**What you will do:** Look through the entries that follow and return each line that has the string "inside".

- - - -

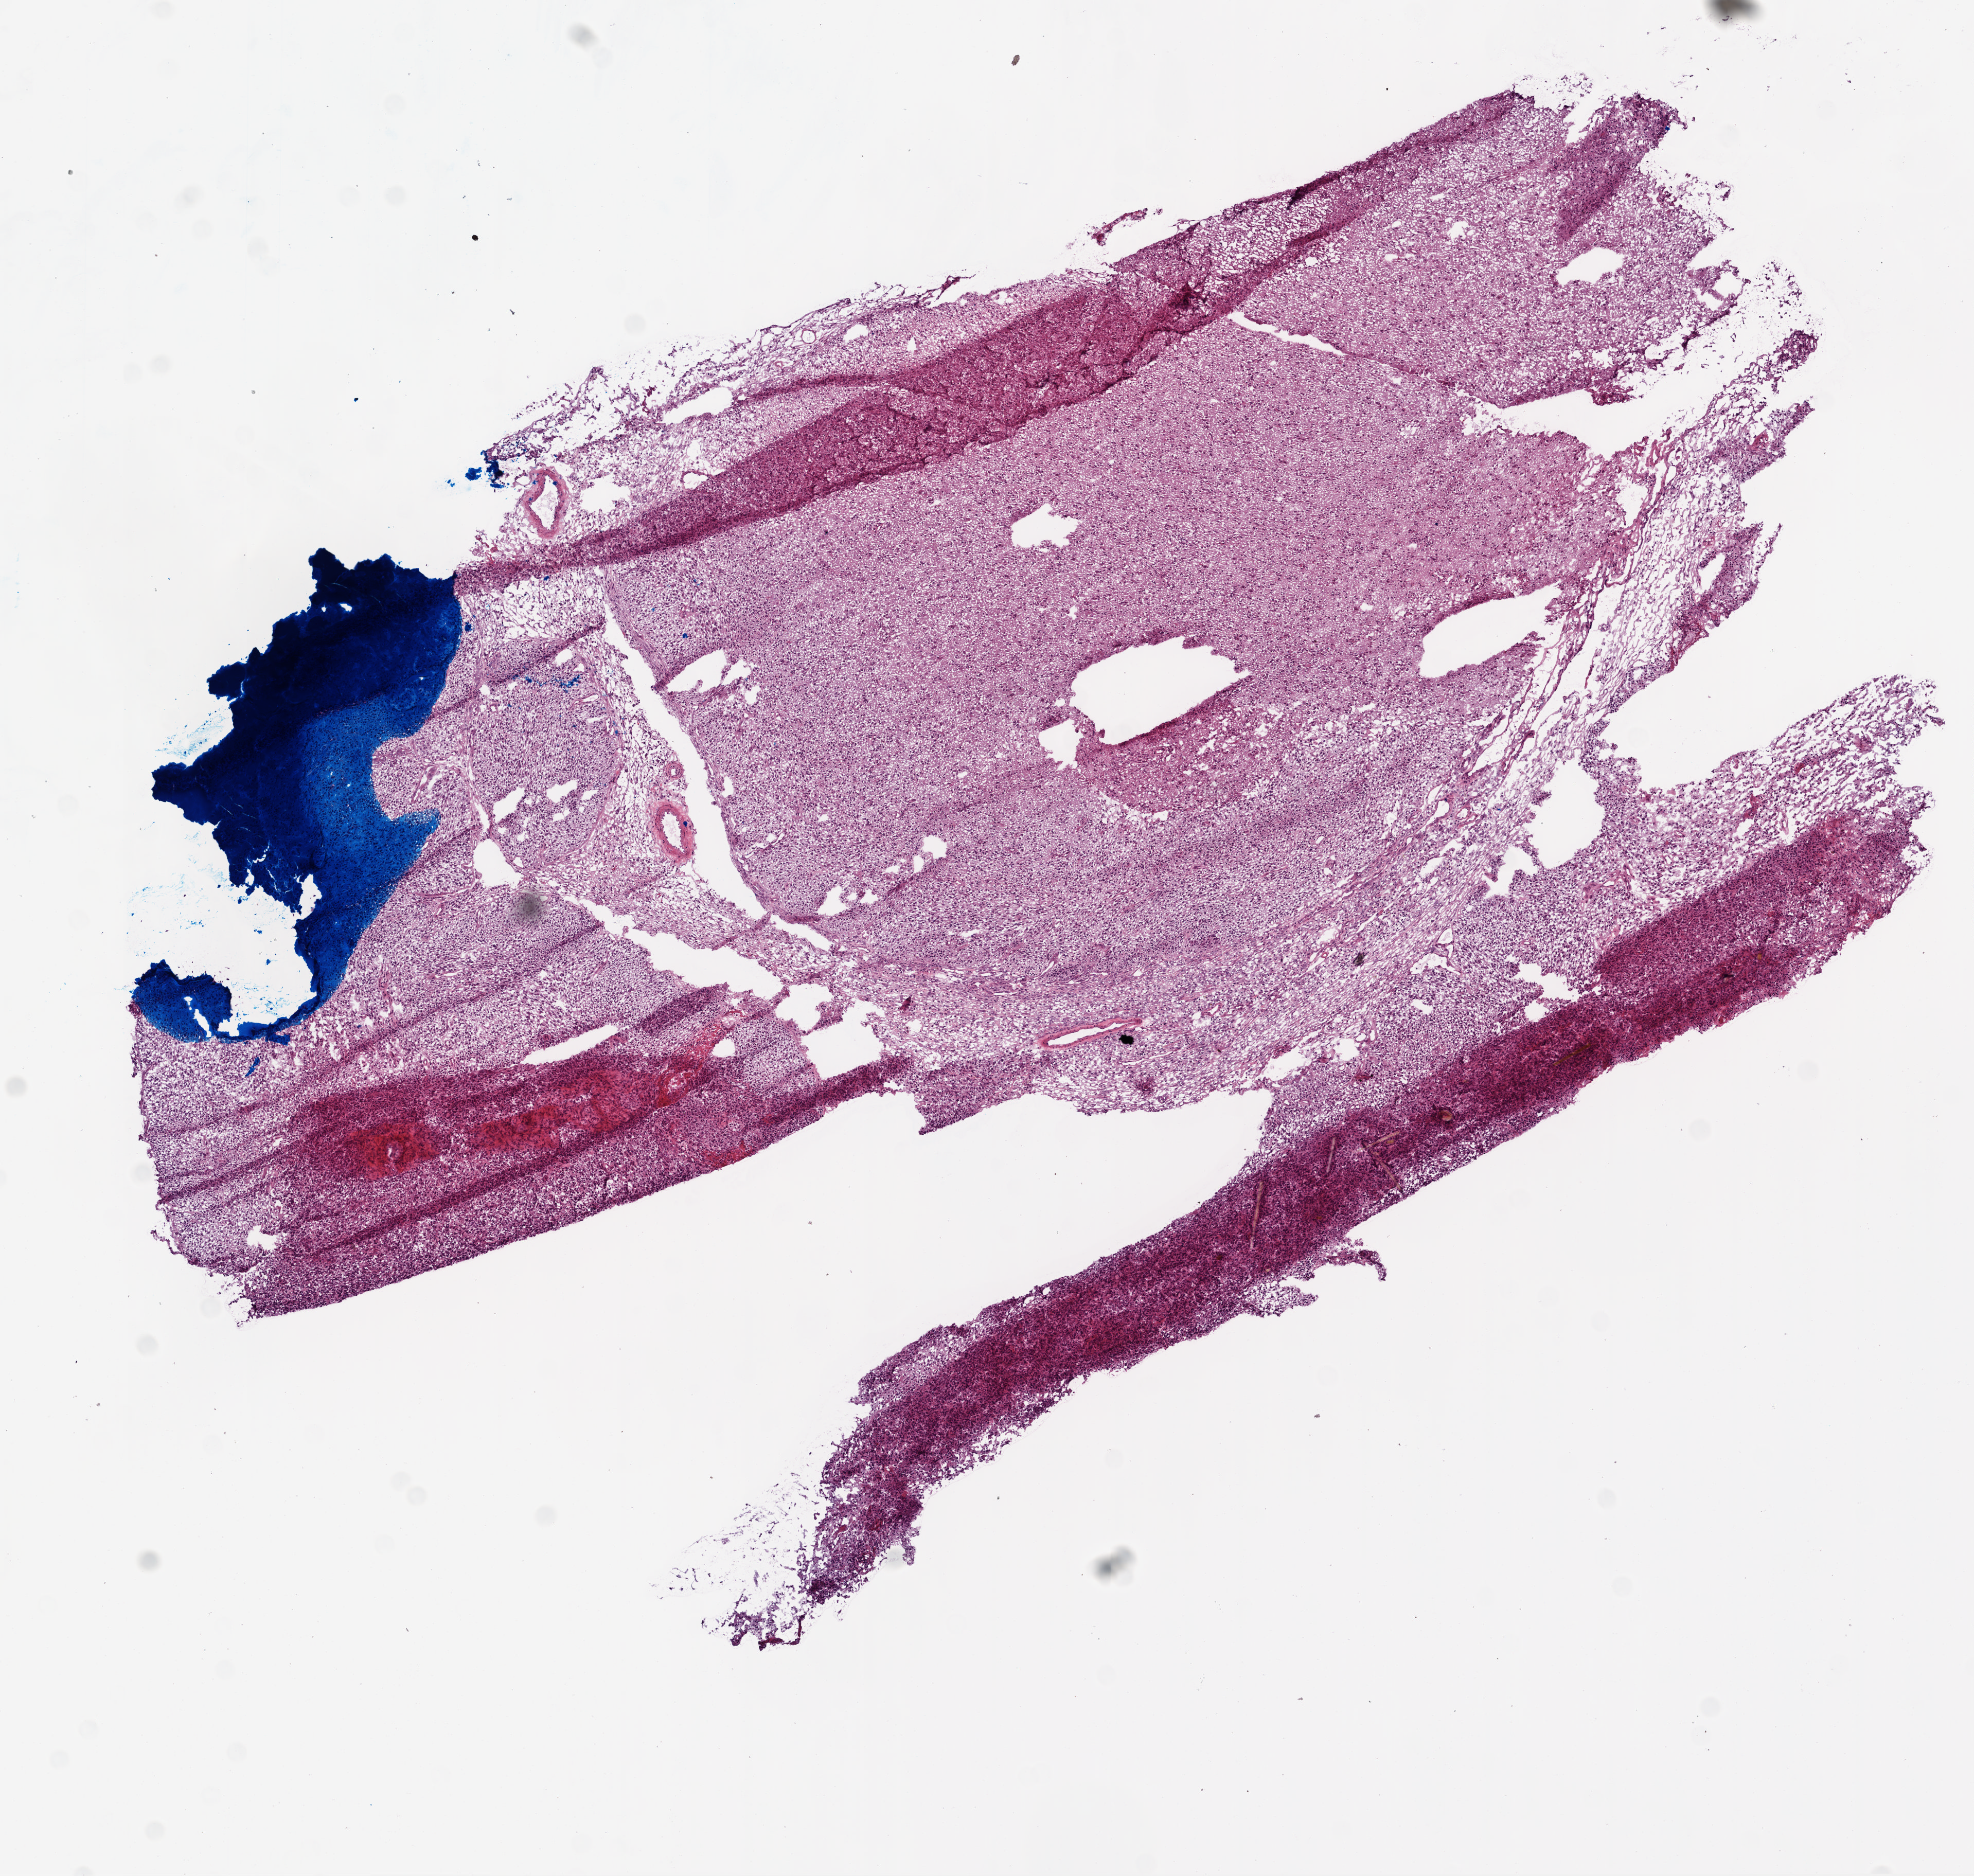
Whole-slide histology image, H&E, shown as a low-resolution overview of the whole scanned area (about 7.7 x 7.4 mm). Frozen section. Sample: primary tumour, brain. Male patient; age at initial diagnosis 69 years. Slide review estimates, as recorded: tumour cells 70%, tumour nuclei 95%, normal cells 0%, stromal cells 25%, necrosis 5%.
- diagnosis: Glioblastoma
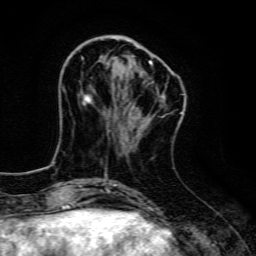
Breast MRI, one axial slice. Position 42 of 134 along the scan axis. Cropped to one breast. Dynamic contrast-enhanced series, time point 2 of 6 at this slice position (early post-contrast). 3 T. TE 4.7 ms, TR 9 ms. 1.2 mm slice thickness. 256 × 256 image matrix, field of view 160 × 160 mm. Female patient.
Outlined on this slice (semi-automatically segmented with operator editing):
- enhancing-tissue mask used for the functional tumour volume (all voxels passing the contrast-enhancement thresholds inside the analysis volume; usually the tumour): bounding box [x1, y1, x2, y2] px = [81, 57, 152, 108]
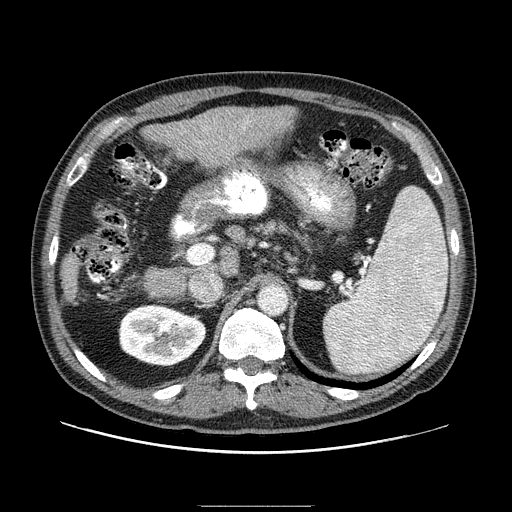
Contrast-enhanced abdominal CT (liver protocol), one axial slice; slice 46 of 99 in the series (ordered by position); 100 kVp; one of 2 acquisitions stored at this slice position; soft-tissue window (W 400 / L 40 HU); 512 × 512 image matrix. From the clinical record (not read from this slice): diagnosis: hepatocellular carcinoma (patient treated with transarterial chemoembolisation; whether this scan precedes or follows treatment is not stated here); TNM stage (as recorded): Stage-II; Child-Pugh class: A; tumour differentiation: well differentiated; tumour nodularity: multinodular.
Outlined on this slice (semi-automatically segmented with operator editing):
- liver parenchyma outside the tumour (the mass and vessels are separate outlines, so this box may not span the whole liver): bounding box (x1, y1, x2, y2) in pixels: (60, 106, 296, 302)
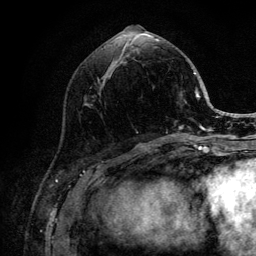
Breast MRI (dynamic contrast-enhanced), one axial slice. Slice 48 of 132 in the series (ordered by position). Cropped to one breast. Dynamic contrast-enhanced series, time point 2 of 6 at this slice position (early post-contrast). 3 T. TE 4.2 ms, TR 8.2 ms. 256 × 256 image matrix, field of view 165 × 165 mm. Female patient.
Structures marked on this image (semi-automatic segmentation, software-assisted and operator-edited):
- enhancing-tissue mask used for the functional tumour volume (all voxels passing the contrast-enhancement thresholds inside the analysis volume; usually the tumour): bounding box (x1, y1, x2, y2) in pixels: (114, 39, 205, 140)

- - - -

**Reply to the exercise:**
- enhancing-tissue mask used for the functional tumour volume (all voxels passing the contrast-enhancement thresholds inside the analysis volume; usually the tumour): bounding box [x1, y1, x2, y2] px = [81, 57, 152, 108]
- enhancing-tissue mask used for the functional tumour volume (all voxels passing the contrast-enhancement thresholds inside the analysis volume; usually the tumour): bounding box (x1, y1, x2, y2) in pixels: (114, 39, 205, 140)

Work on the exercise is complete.